Here is the direct answer to "am I allowed to stop when it looks significant?" With Optimizely's Stats Engine, yes — a variation that has crossed your significance threshold on the primary metric is a valid result you can act on, with a few practitioner caveats:

  1. Do a launch sanity check first. Statistical validity does not catch a broken implementation. Early in the test, confirm the variation renders correctly, events fire, and traffic split roughly matches your allocation (a sample ratio mismatch usually signals a setup bug, and no statistical engine repairs biased data).

  2. Decide on the metric you ranked primary. Secondary and monitoring metrics are context, not the verdict. See reading the Optimizely results page for how each is displayed.

  3. Weigh practical significance, not just statistical significance. A result can be real and still too small to justify the engineering cost of shipping. Check that the confidence (improvement) interval clears the effect size you actually care about.

  4. Let it run a full business cycle when you can. Statistical validity at any look is not the same as representativeness. If your traffic behaves differently on weekends or across a purchase cycle, a Tuesday-only sample may be valid but unrepresentative. Covering at least one full weekly cycle guards against novelty and day-of-week effects. (This is practitioner best practice, not a statistical requirement of the engine.)

Within those guardrails, you do not owe the test a pre-computed sample size, and you are not penalized for looking. That is the entire point of sequential inference.

Common misconceptions

"Peeking is always cheating." Peeking breaks fixed-horizon tests. Under an always-valid method it is a designed-in feature. The sin is peeking with the wrong statistical engine, not peeking itself.

"Sequential testing is just Bayesian testing." Both allow continuous monitoring, but they answer different questions. Bayesian testing reports the probability a variation is better given a prior; sequential testing reports frequentist significance and confidence intervals that stay valid under optional stopping. Optimizely's Stats Engine is sequential, not Bayesian.

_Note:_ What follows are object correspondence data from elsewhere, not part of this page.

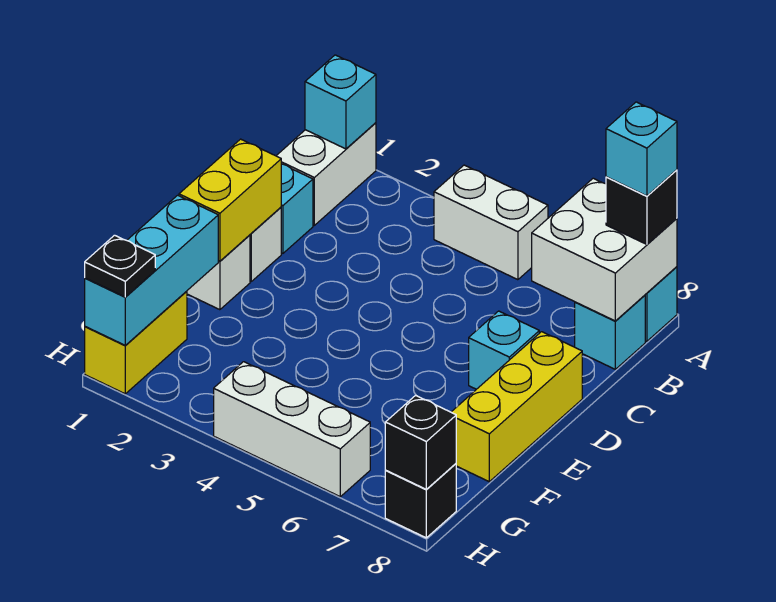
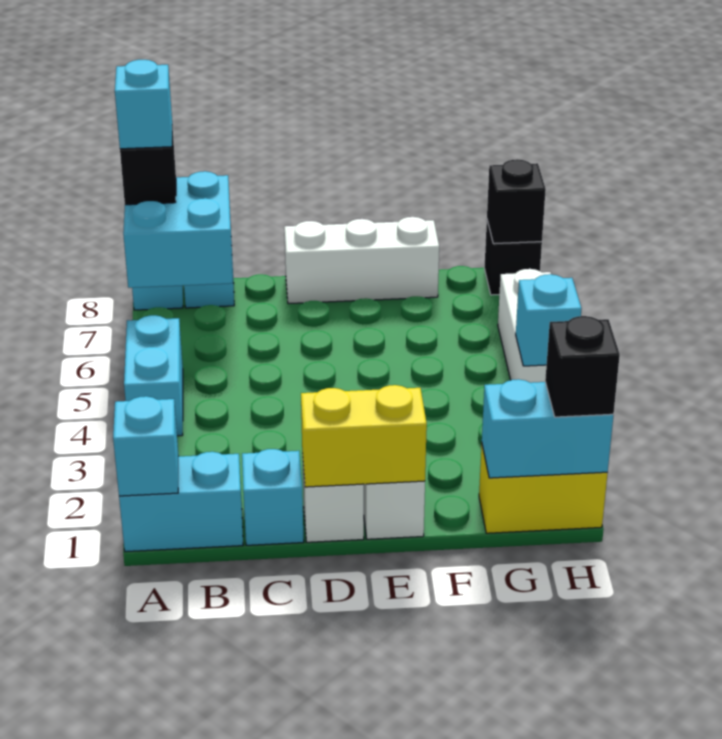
white 1x2 brick [276,123,376,225] -> cyan 1x2 brick [119,452,243,552]
white 1x2 brick [434,165,548,280] -> cyan 1x2 brick [124,315,183,436]
white 2x2 brick [532,178,677,321] -> cyan 2x2 brick [123,171,233,288]
cyan 1x1 brick [469,311,539,389] -> cyan 1x1 brick moved to [516,274,582,366]
yellow 1x3 brick [451,332,582,482] -> white 1x3 brick [284,217,439,304]
cyan 1x3 brick [85,195,218,345] -> cyan 1x2 brick [482,379,613,478]
black 1x1 plate [85,235,155,297] -> black 1x1 brick [545,316,620,417]

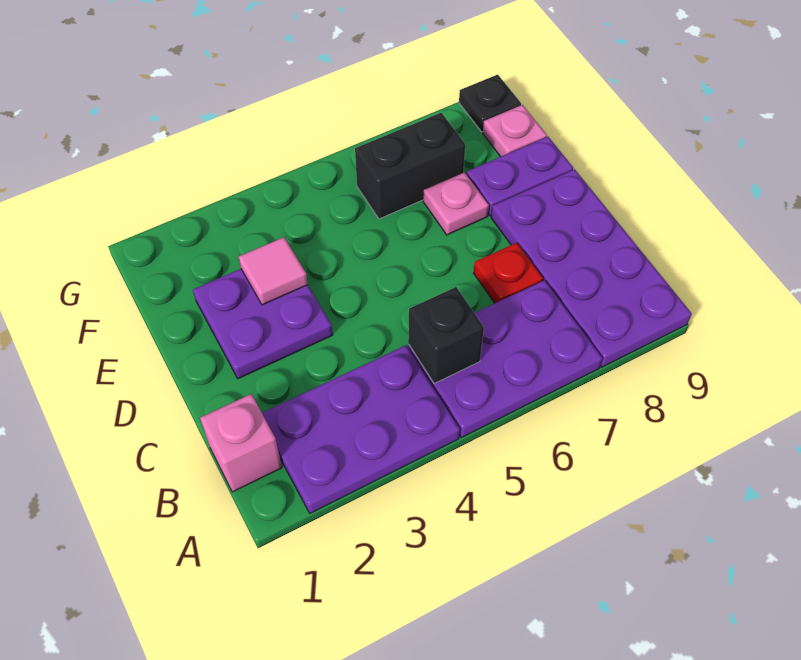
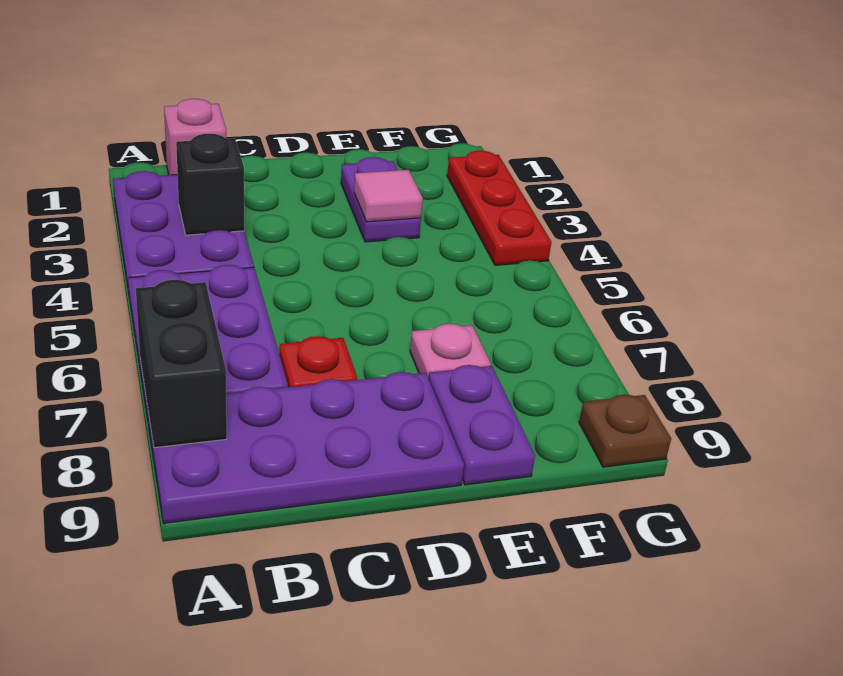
black 1x1 brick [408,287,484,384] -> black 1x1 brick moved to [176,134,244,235]
purple 2x2 plate [193,269,333,379] -> purple 1x2 plate [341,157,421,242]
black 1x2 brick [355,113,465,219] -> black 1x2 brick moved to [136,280,227,448]
pink 1x1 plate [483,105,547,157] -> none
none -> red 1x3 plate [447,151,551,265]
black 1x1 plate [459,75,521,132] -> brown 1x1 plate [579,395,671,467]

"Significance dropping means the tool is broken." In a stable experiment, significance generally climbs. A drop usually reflects a real change in conditions or an early false signal correcting itself — and a stats reset is the safeguard, not a defect.

"Always-valid means I can ignore sample size entirely." You can skip the pre-commitment to a sample size, but low-traffic tests still take real time to accumulate evidence, and tiny true effects still need many visitors. Always-valid inference removes the peeking penalty; it does not remove the need for data.

"I can slice the winning segment and trust it the same way." FDR control is not maintained across segments. A segment that looks like a standout is a hypothesis for a future test, not a result to ship.

The short version: with a fixed-horizon test you must set the timer before you bake and never open the oven. With Optimizely's sequential Stats Engine you can open the oven whenever you like — and when the result looks done, it genuinely is.